SUKABUMIUPDATE.COM - Hari Ibu tahun ini, Pemerintah Daerah (Pemda) Kabupaten Sukabumi mendapat Penghargaan Presiden RI, berupa Anugerah Parahita Ekapraya (APE). APE adalah sebagai bentuk pengakuan atas komitmen dan peran para pimpinan kementerian/lembaga dan Pemda dalam upaya mewujudkan kesetaraan dan keadilan gender melalui strategi pengarustamaan gender (PUG). 

Hal tersebut diungkap Wakil Bupati Sukabumi Adjo Sardjono.
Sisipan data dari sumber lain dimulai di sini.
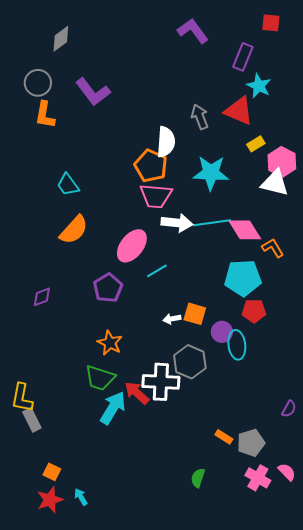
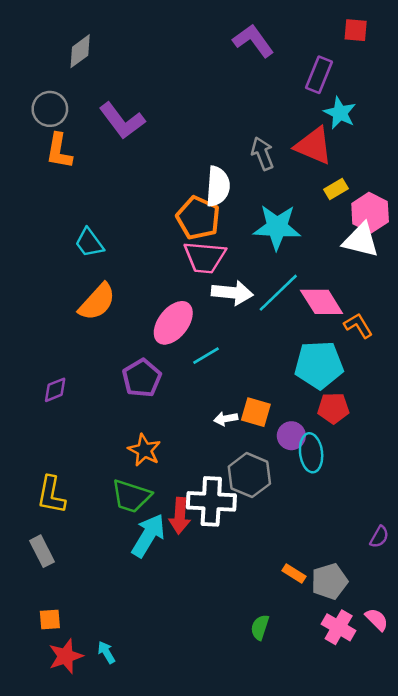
cyan line: (212, 223) -> (278, 293), turned -36
red arrow: (137, 393) -> (180, 516), turned -128
yellow L-shape: (22, 398) -> (51, 495), moved
orange square: (52, 472) -> (50, 619), moved, turned -30

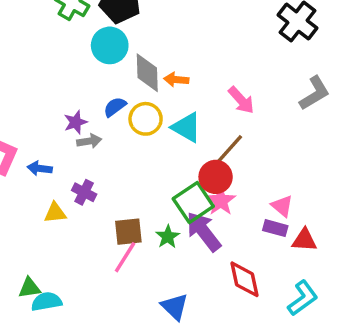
Ditambahkannya, APE berarti suatu penghargaan terhadap prakarsa dan prestasi yang dicapai dan menunjukan kondisi dan kesejahteraan orang lain dalam kaitannya dengan kesejahteraan gender, pemberdayaan perempuan dan perlindungan anak di daerah. 

"Kepada semua pihak yang telah bekerja dan berjasa, kami ucapkan terimakasih dan Selamat. Semoga menjadi motivasi untuk berbuat lebih baik lagi," terang Adjo.

Sementara, Ketua Fraksi Partai Kebangkitan Bangsa (FPKB) Dewan Perwakilan Rakyat Daerah (DPRD) Kabupaten Sukabumi, Anwar Sadad, berpendapat, Hari Ibu adalah momentum untuk melakukan koreksi kebijakan bagi Pemda Kabupaten Sukabumi.

Kemiskinan telah mendorong banyak anak-anak tidak bersekolah, sehingga kesempatan untuk mendapatkan keterampilan kejuruan serta kesempatan kerja dan kesamaan dalam hak.

"Ibu yang hebat terlahir dari generasi bangsa yang kuat. Namun, kemiskinan telah mendorong ibu-ibu Sukabumi memilih menjadi tenaga kerja wanita (TKW)," ujar Sadad melalui chat whatsapp, Kamis (22/12).

Menurutnya, dalam banyak kasus, hal tersebut berdampak pada meningkatnya angka perdagangan manusia, pernikahan dini, dan kekerasan dalam rumah tangga (KDRT) dan seksual. Bahkan tidak sedikit, karena alasan kemiskinan, kaum perempuan terjebak dunia prostitusi.

"Pernikahan usia muda sangat rentan terhadap perceraian, yang pada gilirannya, banyak kasus mendorong si anak memasuki eksploitasi seksual komersial," terangnya.

Ditambahkan oleh Sadad, pernikahan dini menciptakan masalah sosio-ekonomi untuk pihak lelaki maupun perempuan dalam perkawinan tersebut. Tetapi implikasinya terutama terlihat jelas bagi pihak perempuan sebagai calon ibu.

"Pemecahan solutif dan strategis perlu dilakukan melalui advokasi regulatif yakni pembentukan peraturan daerah maupun aksi yang berdampak pada perubahan pola pikir dan perilaku masyarakat," pungkasnya.